[Extracted records]
════════

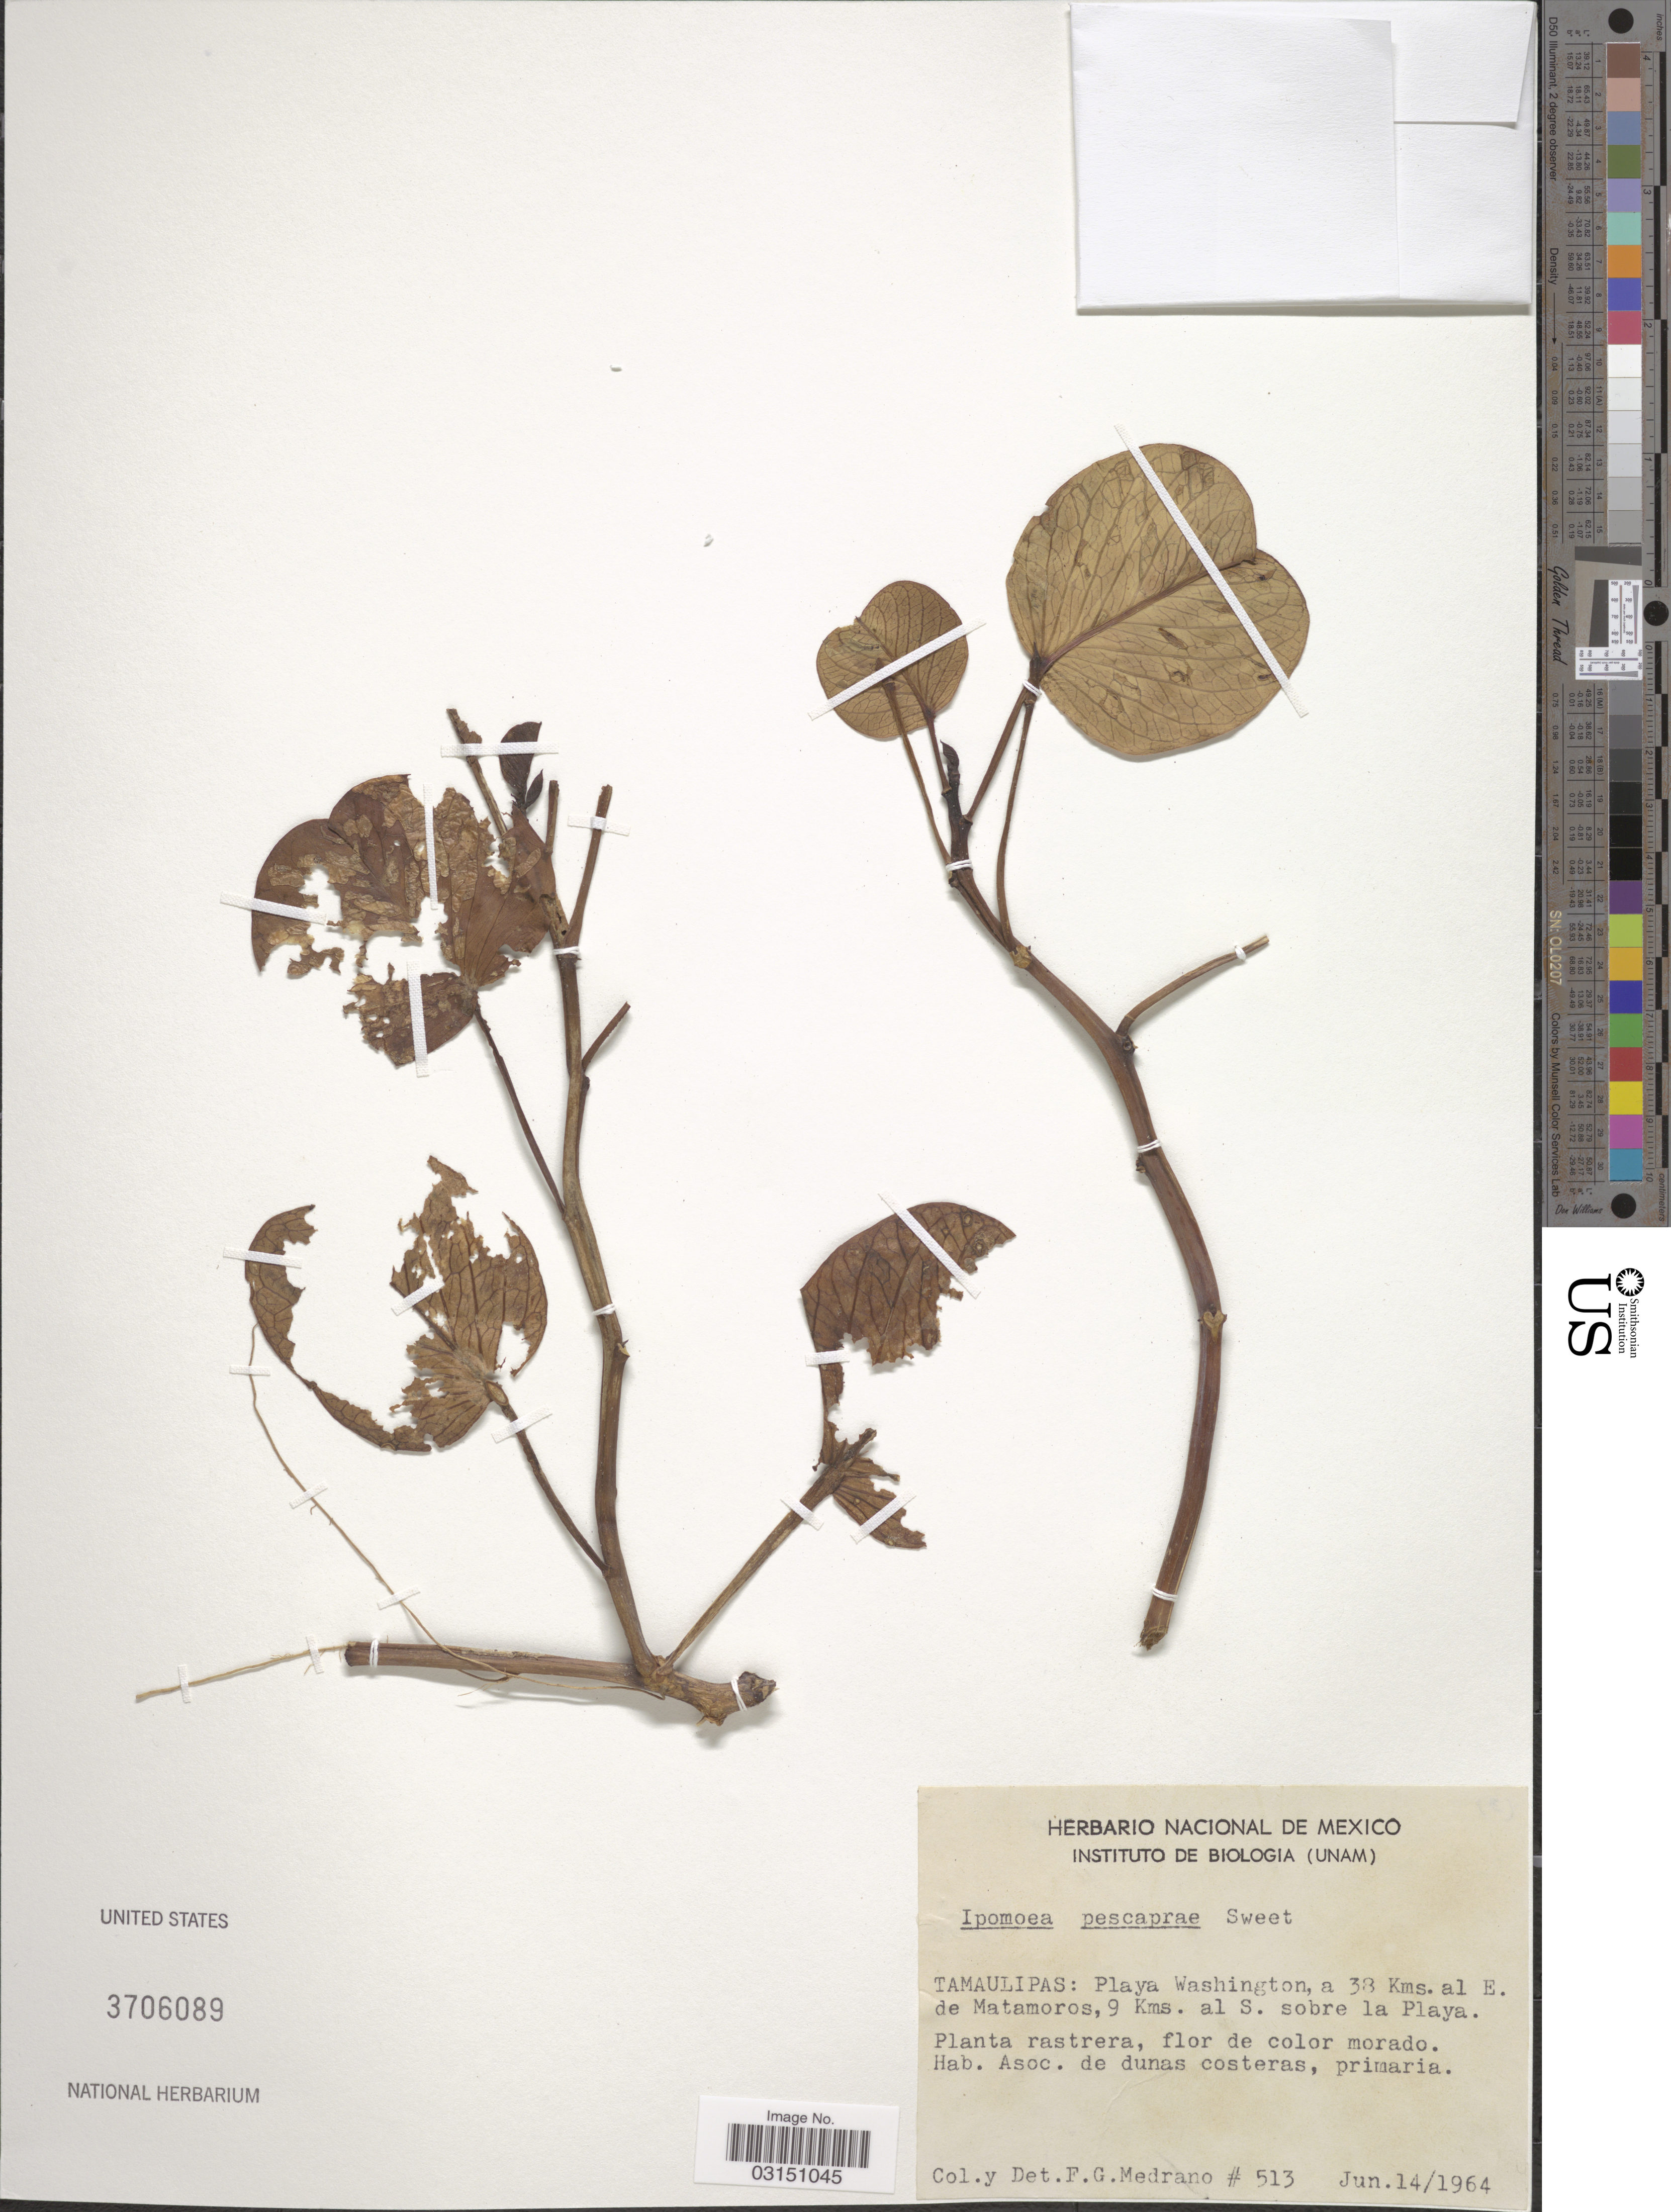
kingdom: Plantae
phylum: Tracheophyta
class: Magnoliopsida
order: Solanales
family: Convolvulaceae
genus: Ipomoea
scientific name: Ipomoea pes-caprae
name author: (L.) R. Br.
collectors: F. Medrano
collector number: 513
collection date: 1964-06-14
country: Mexico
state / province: Tamaulipas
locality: Playa Washington, a 38 Kms. al E. de Matamoros, 9 Kms. al S. sobre La Playa.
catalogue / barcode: US 3706089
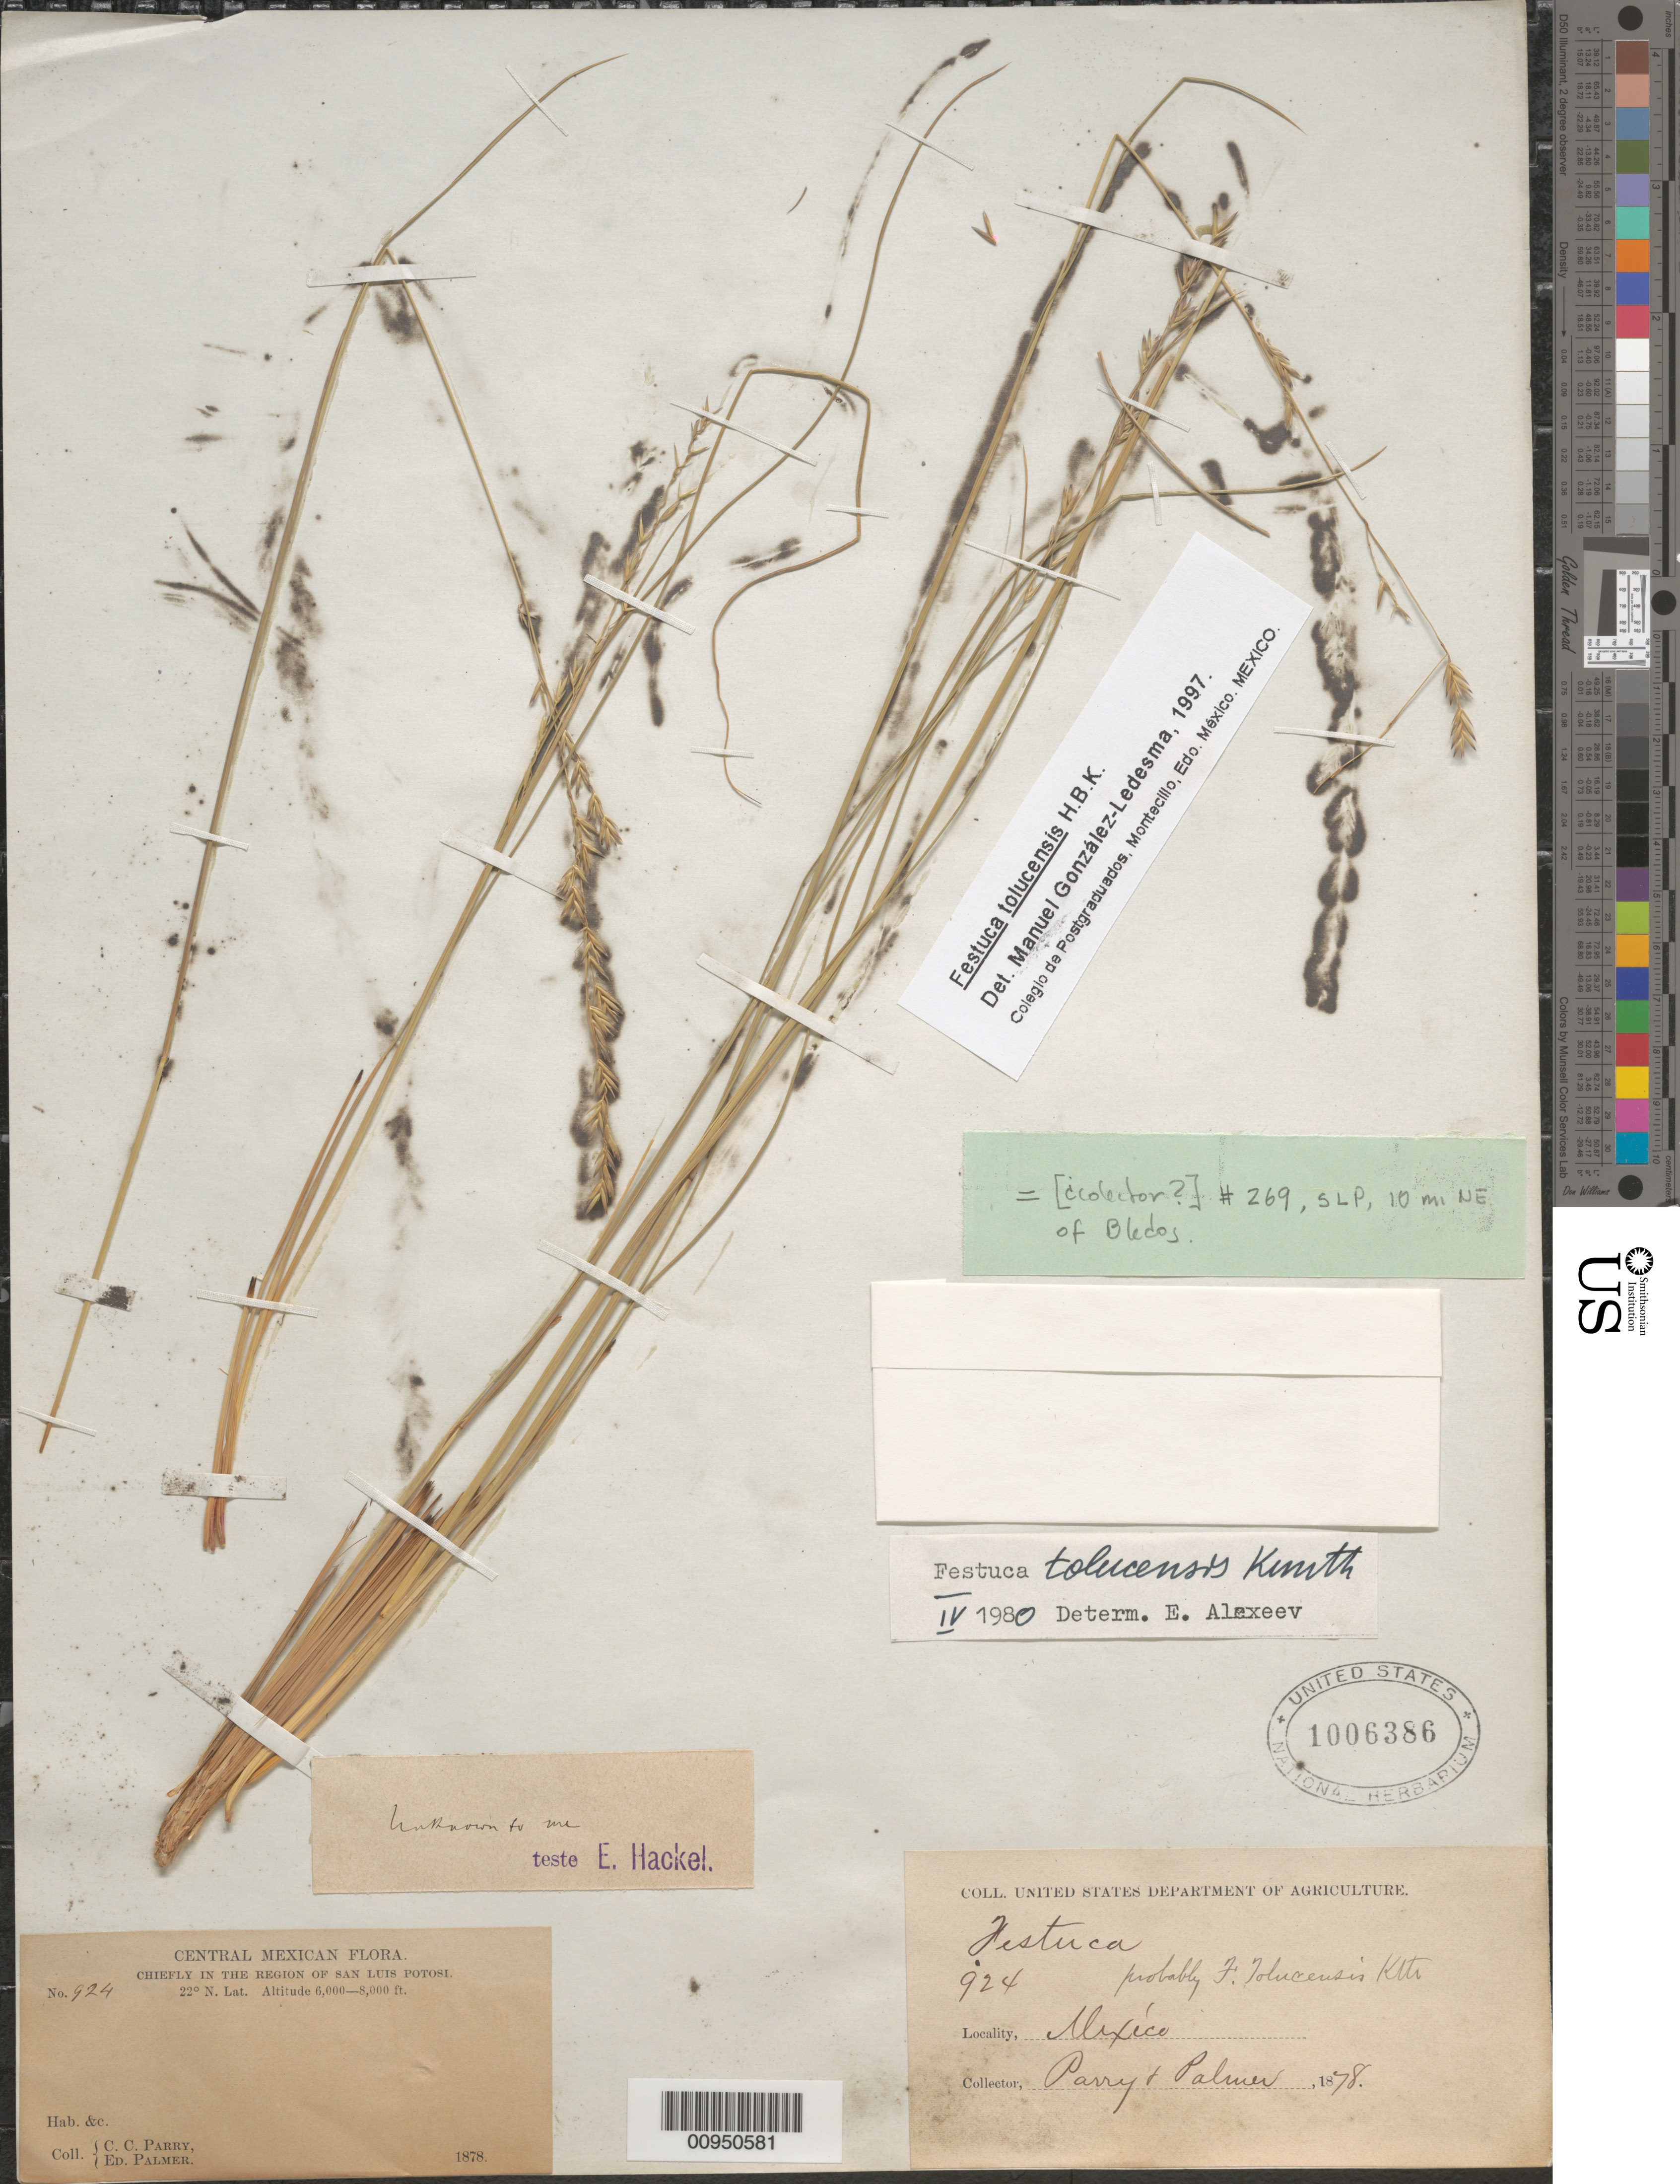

════════

→ **STATED EXERCISE**
Please reproduce every line of the records above word for word, leaving out the pictures.

→ **COMPLETED EXERCISE**
kingdom: Plantae
phylum: Tracheophyta
class: Magnoliopsida
order: Solanales
family: Convolvulaceae
genus: Ipomoea
scientific name: Ipomoea pes-caprae
name author: (L.) R. Br.
collectors: F. Medrano
collector number: 513
collection date: 1964-06-14
country: Mexico
state / province: Tamaulipas
locality: Playa Washington, a 38 Kms. al E. de Matamoros, 9 Kms. al S. sobre La Playa.
catalogue / barcode: US 3706089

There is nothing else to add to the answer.